As we were conducting our research, it became clear that a number of factors shaped OER adoption decisions at these universities. But 6 of them stood out as having a “determinative” effect on OER activity and its potential. These are factors which, if you ask, “can OER activity proceed here without them?”, the answer would be “no”. So we developed what we call The OER Adoption Pyramid.
When we used The OER Adoption Pyramid to analyse and compare the three universities, we were able to generate what we call “OER Readiness Tables” to visualise the levels of readiness that each institution has for the different pyramid factors. We do this according to a simple colour scheme based on 5 levels: very low, low, medium, high and very high. But because there are two components to OER adoption – use and creation – as well as two potential agents of OER adoption – academics and institutions – we end up with multiple tables. In this first one, we’re assessing OER readiness if the academic is considered the user.
In this second one, this shows OER readiness when the academic is taken as OER creators. Here the key feature is that UFH and UNISA possess copyright over academics’ teaching materials, so academics are not able to create and share OER from their teaching materials. They do not have permission.

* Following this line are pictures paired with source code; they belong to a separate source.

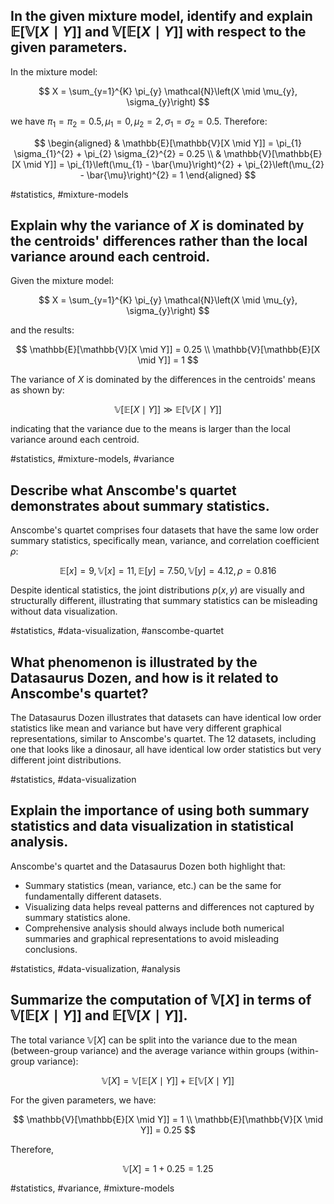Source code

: ## In the given mixture model, identify and explain $\mathbb{E}[\mathbb{V}[X \mid Y]]$ and $\mathbb{V}[\mathbb{E}[X \mid Y]]$ with respect to the given parameters.

In the mixture model:

$$
X = \sum_{y=1}^{K} \pi_{y} \mathcal{N}\left(X \mid \mu_{y}, \sigma_{y}\right)
$$

we have $\pi_{1} = \pi_{2} = 0.5, \mu_{1} = 0, \mu_{2} = 2, \sigma_{1} = \sigma_{2} = 0.5$. Therefore:

$$
\begin{aligned}
& \mathbb{E}[\mathbb{V}[X \mid Y]] = \pi_{1} \sigma_{1}^{2} + \pi_{2} \sigma_{2}^{2} = 0.25 \\
& \mathbb{V}[\mathbb{E}[X \mid Y]] = \pi_{1}\left(\mu_{1} - \bar{\mu}\right)^{2} + \pi_{2}\left(\mu_{2} - \bar{\mu}\right)^{2} = 1
\end{aligned}
$$

\#statistics, \#mixture-models


## Explain why the variance of $X$ is dominated by the centroids' differences rather than the local variance around each centroid.

Given the mixture model:

$$
X = \sum_{y=1}^{K} \pi_{y} \mathcal{N}\left(X \mid \mu_{y}, \sigma_{y}\right)
$$

and the results:

$$
\mathbb{E}[\mathbb{V}[X \mid Y]] = 0.25 \\
\mathbb{V}[\mathbb{E}[X \mid Y]] = 1
$$

The variance of $X$ is dominated by the differences in the centroids' means as shown by:

$$
\mathbb{V}[\mathbb{E}[X \mid Y]] \gg \mathbb{E}[\mathbb{V}[X \mid Y]]
$$

indicating that the variance due to the means is larger than the local variance around each centroid.

\#statistics, \#mixture-models, \#variance


## Describe what Anscombe's quartet demonstrates about summary statistics.

Anscombe's quartet comprises four datasets that have the same low order summary statistics, specifically mean, variance, and correlation coefficient $\rho$:

$$
\mathbb{E}[x] = 9, \mathbb{V}[x] = 11, \mathbb{E}[y] = 7.50, \mathbb{V}[y] = 4.12, \rho = 0.816
$$

Despite identical statistics, the joint distributions $p(x, y)$ are visually and structurally different, illustrating that summary statistics can be misleading without data visualization.

\#statistics, \#data-visualization, \#anscombe-quartet


## What phenomenon is illustrated by the Datasaurus Dozen, and how is it related to Anscombe's quartet?

The Datasaurus Dozen illustrates that datasets can have identical low order statistics like mean and variance but have very different graphical representations, similar to Anscombe's quartet. The 12 datasets, including one that looks like a dinosaur, all have identical low order statistics but very different joint distributions.

\#statistics, \#data-visualization


## Explain the importance of using both summary statistics and data visualization in statistical analysis.

Anscombe's quartet and the Datasaurus Dozen both highlight that:

- Summary statistics (mean, variance, etc.) can be the same for fundamentally different datasets.
- Visualizing data helps reveal patterns and differences not captured by summary statistics alone.
- Comprehensive analysis should always include both numerical summaries and graphical representations to avoid misleading conclusions.

\#statistics, \#data-visualization, \#analysis


## Summarize the computation of $\mathbb{V}[X]$ in terms of $\mathbb{V}[\mathbb{E}[X \mid Y]]$ and $\mathbb{E}[\mathbb{V}[X \mid Y]]$.

The total variance $\mathbb{V}[X]$ can be split into the variance due to the mean (between-group variance) and the average variance within groups (within-group variance):

$$
\mathbb{V}[X] = \mathbb{V}[\mathbb{E}[X \mid Y]] + \mathbb{E}[\mathbb{V}[X \mid Y]]
$$

For the given parameters, we have:

$$
\mathbb{V}[\mathbb{E}[X \mid Y]] = 1 \\
\mathbb{E}[\mathbb{V}[X \mid Y]] = 0.25
$$

Therefore, 

$$
\mathbb{V}[X] = 1 + 0.25 = 1.25
$$

\#statistics, \#variance, \#mixture-models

This third OER readiness table looks at institutions as creators, which shows challenges for a university like UCT (which has given copyright over teaching materials to the academics), challenges for UFH (which lacks awareness and volition) and real opportunities for UNISA which has developed an OER Strategy to potentially (in the future) share its IP assets as OER materials. (There is no need for a table showing institutions as users, because institutions do not typically “use” educational resources; rather academics do that.)